_Description of the task_
Type the entries again, word for word.

(Data to use)

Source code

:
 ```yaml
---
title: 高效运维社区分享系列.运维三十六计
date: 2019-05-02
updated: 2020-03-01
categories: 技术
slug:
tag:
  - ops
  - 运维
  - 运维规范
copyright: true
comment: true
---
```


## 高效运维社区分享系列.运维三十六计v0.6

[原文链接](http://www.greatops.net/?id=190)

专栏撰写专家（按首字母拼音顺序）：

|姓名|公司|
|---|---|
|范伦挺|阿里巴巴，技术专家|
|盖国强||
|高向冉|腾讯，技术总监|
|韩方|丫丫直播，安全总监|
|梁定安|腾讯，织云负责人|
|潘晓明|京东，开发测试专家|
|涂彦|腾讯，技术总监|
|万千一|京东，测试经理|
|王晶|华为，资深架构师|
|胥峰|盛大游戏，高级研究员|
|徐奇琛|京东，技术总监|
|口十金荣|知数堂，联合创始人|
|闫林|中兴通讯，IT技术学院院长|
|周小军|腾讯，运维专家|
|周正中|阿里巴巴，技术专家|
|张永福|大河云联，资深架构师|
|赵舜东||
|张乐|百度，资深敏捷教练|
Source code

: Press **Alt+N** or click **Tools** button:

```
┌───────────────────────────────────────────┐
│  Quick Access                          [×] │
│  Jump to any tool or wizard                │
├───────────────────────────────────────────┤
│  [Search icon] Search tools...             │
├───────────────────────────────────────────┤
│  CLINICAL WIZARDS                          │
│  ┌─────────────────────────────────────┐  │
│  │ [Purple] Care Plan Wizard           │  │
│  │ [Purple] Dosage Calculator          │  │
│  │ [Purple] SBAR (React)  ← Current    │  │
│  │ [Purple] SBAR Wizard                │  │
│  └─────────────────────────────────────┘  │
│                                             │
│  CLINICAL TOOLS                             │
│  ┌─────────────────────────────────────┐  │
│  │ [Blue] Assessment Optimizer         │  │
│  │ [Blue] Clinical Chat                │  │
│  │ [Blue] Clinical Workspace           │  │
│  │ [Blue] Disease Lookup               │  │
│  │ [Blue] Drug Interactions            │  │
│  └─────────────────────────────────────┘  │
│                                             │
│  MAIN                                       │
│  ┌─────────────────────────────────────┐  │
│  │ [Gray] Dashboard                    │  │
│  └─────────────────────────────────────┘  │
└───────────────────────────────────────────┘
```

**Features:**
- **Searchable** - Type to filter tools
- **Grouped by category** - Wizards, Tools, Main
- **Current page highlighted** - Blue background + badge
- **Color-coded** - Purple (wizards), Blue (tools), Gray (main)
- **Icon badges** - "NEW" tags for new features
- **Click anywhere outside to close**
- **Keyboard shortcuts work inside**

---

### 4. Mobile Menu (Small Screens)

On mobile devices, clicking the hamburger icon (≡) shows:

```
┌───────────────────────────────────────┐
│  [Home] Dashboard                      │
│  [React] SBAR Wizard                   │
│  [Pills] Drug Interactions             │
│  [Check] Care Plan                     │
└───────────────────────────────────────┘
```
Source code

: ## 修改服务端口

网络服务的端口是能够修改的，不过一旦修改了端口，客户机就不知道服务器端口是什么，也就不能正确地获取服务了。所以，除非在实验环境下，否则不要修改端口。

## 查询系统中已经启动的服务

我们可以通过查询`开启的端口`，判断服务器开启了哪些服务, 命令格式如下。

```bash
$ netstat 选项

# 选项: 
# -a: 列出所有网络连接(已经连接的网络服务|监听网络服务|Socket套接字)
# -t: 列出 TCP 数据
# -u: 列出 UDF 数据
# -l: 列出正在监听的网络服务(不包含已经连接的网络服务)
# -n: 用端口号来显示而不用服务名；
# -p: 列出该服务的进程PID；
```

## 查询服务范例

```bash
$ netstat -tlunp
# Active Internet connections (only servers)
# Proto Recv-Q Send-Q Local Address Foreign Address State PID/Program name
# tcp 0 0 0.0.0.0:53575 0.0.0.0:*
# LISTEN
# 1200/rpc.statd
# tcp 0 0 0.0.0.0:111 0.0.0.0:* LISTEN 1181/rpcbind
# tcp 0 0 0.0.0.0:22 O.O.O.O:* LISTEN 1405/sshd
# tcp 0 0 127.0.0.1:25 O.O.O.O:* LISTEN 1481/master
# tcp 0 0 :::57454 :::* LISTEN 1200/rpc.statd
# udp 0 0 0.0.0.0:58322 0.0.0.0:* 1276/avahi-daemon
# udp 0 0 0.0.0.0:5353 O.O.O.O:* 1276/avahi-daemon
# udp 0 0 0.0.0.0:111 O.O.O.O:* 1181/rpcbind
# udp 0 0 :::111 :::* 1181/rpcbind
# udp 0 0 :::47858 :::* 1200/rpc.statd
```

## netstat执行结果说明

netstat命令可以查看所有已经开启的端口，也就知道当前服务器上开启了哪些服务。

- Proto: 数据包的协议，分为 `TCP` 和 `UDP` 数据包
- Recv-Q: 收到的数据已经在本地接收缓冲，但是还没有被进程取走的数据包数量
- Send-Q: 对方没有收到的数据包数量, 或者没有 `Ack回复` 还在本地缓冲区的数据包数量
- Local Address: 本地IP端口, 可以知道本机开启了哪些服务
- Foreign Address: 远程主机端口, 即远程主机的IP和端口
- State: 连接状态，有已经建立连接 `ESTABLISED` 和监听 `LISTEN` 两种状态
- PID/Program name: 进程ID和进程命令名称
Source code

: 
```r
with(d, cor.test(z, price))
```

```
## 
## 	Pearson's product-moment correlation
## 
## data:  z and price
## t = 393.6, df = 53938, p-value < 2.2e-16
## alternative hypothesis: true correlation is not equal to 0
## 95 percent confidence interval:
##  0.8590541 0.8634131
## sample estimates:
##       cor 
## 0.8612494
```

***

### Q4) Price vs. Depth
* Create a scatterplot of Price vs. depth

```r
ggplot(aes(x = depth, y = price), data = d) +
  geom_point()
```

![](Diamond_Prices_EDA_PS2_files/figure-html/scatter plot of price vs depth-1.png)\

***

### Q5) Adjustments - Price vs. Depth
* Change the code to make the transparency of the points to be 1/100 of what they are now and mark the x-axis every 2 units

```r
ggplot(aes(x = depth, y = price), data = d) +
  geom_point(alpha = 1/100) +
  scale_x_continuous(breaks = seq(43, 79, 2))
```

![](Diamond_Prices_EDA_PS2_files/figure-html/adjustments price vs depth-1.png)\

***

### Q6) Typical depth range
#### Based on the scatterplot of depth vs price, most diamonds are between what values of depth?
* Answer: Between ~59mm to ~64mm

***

(End Data to use)

_Written solution_
Source code

:
 ```yaml
---
title: 高效运维社区分享系列.运维三十六计
date: 2019-05-02
updated: 2020-03-01
categories: 技术
slug:
tag:
  - ops
  - 运维
  - 运维规范
copyright: true
comment: true
---
```


## 高效运维社区分享系列.运维三十六计v0.6

[原文链接](http://www.greatops.net/?id=190)

专栏撰写专家（按首字母拼音顺序）：

|姓名|公司|
|---|---|
|范伦挺|阿里巴巴，技术专家|
|盖国强||
|高向冉|腾讯，技术总监|
|韩方|丫丫直播，安全总监|
|梁定安|腾讯，织云负责人|
|潘晓明|京东，开发测试专家|
|涂彦|腾讯，技术总监|
|万千一|京东，测试经理|
|王晶|华为，资深架构师|
|胥峰|盛大游戏，高级研究员|
|徐奇琛|京东，技术总监|
|口十金荣|知数堂，联合创始人|
|闫林|中兴通讯，IT技术学院院长|
|周小军|腾讯，运维专家|
|周正中|阿里巴巴，技术专家|
|张永福|大河云联，资深架构师|
|赵舜东||
|张乐|百度，资深敏捷教练|
Source code

: Press **Alt+N** or click **Tools** button:

```
┌───────────────────────────────────────────┐
│  Quick Access                          [×] │
│  Jump to any tool or wizard                │
├───────────────────────────────────────────┤
│  [Search icon] Search tools...             │
├───────────────────────────────────────────┤
│  CLINICAL WIZARDS                          │
│  ┌─────────────────────────────────────┐  │
│  │ [Purple] Care Plan Wizard           │  │
│  │ [Purple] Dosage Calculator          │  │
│  │ [Purple] SBAR (React)  ← Current    │  │
│  │ [Purple] SBAR Wizard                │  │
│  └─────────────────────────────────────┘  │
│                                             │
│  CLINICAL TOOLS                             │
│  ┌─────────────────────────────────────┐  │
│  │ [Blue] Assessment Optimizer         │  │
│  │ [Blue] Clinical Chat                │  │
│  │ [Blue] Clinical Workspace           │  │
│  │ [Blue] Disease Lookup               │  │
│  │ [Blue] Drug Interactions            │  │
│  └─────────────────────────────────────┘  │
│                                             │
│  MAIN                                       │
│  ┌─────────────────────────────────────┐  │
│  │ [Gray] Dashboard                    │  │
│  └─────────────────────────────────────┘  │
└───────────────────────────────────────────┘
```

**Features:**
- **Searchable** - Type to filter tools
- **Grouped by category** - Wizards, Tools, Main
- **Current page highlighted** - Blue background + badge
- **Color-coded** - Purple (wizards), Blue (tools), Gray (main)
- **Icon badges** - "NEW" tags for new features
- **Click anywhere outside to close**
- **Keyboard shortcuts work inside**

---

### 4. Mobile Menu (Small Screens)

On mobile devices, clicking the hamburger icon (≡) shows:

```
┌───────────────────────────────────────┐
│  [Home] Dashboard                      │
│  [React] SBAR Wizard                   │
│  [Pills] Drug Interactions             │
│  [Check] Care Plan                     │
└───────────────────────────────────────┘
```
Source code

: ## 修改服务端口

网络服务的端口是能够修改的，不过一旦修改了端口，客户机就不知道服务器端口是什么，也就不能正确地获取服务了。所以，除非在实验环境下，否则不要修改端口。

## 查询系统中已经启动的服务

我们可以通过查询`开启的端口`，判断服务器开启了哪些服务, 命令格式如下。

```bash
$ netstat 选项

# 选项: 
# -a: 列出所有网络连接(已经连接的网络服务|监听网络服务|Socket套接字)
# -t: 列出 TCP 数据
# -u: 列出 UDF 数据
# -l: 列出正在监听的网络服务(不包含已经连接的网络服务)
# -n: 用端口号来显示而不用服务名；
# -p: 列出该服务的进程PID；
```

## 查询服务范例

```bash
$ netstat -tlunp
# Active Internet connections (only servers)
# Proto Recv-Q Send-Q Local Address Foreign Address State PID/Program name
# tcp 0 0 0.0.0.0:53575 0.0.0.0:*
# LISTEN
# 1200/rpc.statd
# tcp 0 0 0.0.0.0:111 0.0.0.0:* LISTEN 1181/rpcbind
# tcp 0 0 0.0.0.0:22 O.O.O.O:* LISTEN 1405/sshd
# tcp 0 0 127.0.0.1:25 O.O.O.O:* LISTEN 1481/master
# tcp 0 0 :::57454 :::* LISTEN 1200/rpc.statd
# udp 0 0 0.0.0.0:58322 0.0.0.0:* 1276/avahi-daemon
# udp 0 0 0.0.0.0:5353 O.O.O.O:* 1276/avahi-daemon
# udp 0 0 0.0.0.0:111 O.O.O.O:* 1181/rpcbind
# udp 0 0 :::111 :::* 1181/rpcbind
# udp 0 0 :::47858 :::* 1200/rpc.statd
```

## netstat执行结果说明

netstat命令可以查看所有已经开启的端口，也就知道当前服务器上开启了哪些服务。

- Proto: 数据包的协议，分为 `TCP` 和 `UDP` 数据包
- Recv-Q: 收到的数据已经在本地接收缓冲，但是还没有被进程取走的数据包数量
- Send-Q: 对方没有收到的数据包数量, 或者没有 `Ack回复` 还在本地缓冲区的数据包数量
- Local Address: 本地IP端口, 可以知道本机开启了哪些服务
- Foreign Address: 远程主机端口, 即远程主机的IP和端口
- State: 连接状态，有已经建立连接 `ESTABLISED` 和监听 `LISTEN` 两种状态
- PID/Program name: 进程ID和进程命令名称
Source code

: 
```r
with(d, cor.test(z, price))
```

```
## 
## 	Pearson's product-moment correlation
## 
## data:  z and price
## t = 393.6, df = 53938, p-value < 2.2e-16
## alternative hypothesis: true correlation is not equal to 0
## 95 percent confidence interval:
##  0.8590541 0.8634131
## sample estimates:
##       cor 
## 0.8612494
```

***

### Q4) Price vs. Depth
* Create a scatterplot of Price vs. depth

```r
ggplot(aes(x = depth, y = price), data = d) +
  geom_point()
```

![](Diamond_Prices_EDA_PS2_files/figure-html/scatter plot of price vs depth-1.png)\

***

### Q5) Adjustments - Price vs. Depth
* Change the code to make the transparency of the points to be 1/100 of what they are now and mark the x-axis every 2 units

```r
ggplot(aes(x = depth, y = price), data = d) +
  geom_point(alpha = 1/100) +
  scale_x_continuous(breaks = seq(43, 79, 2))
```

![](Diamond_Prices_EDA_PS2_files/figure-html/adjustments price vs depth-1.png)\

***

### Q6) Typical depth range
#### Based on the scatterplot of depth vs price, most diamonds are between what values of depth?
* Answer: Between ~59mm to ~64mm

***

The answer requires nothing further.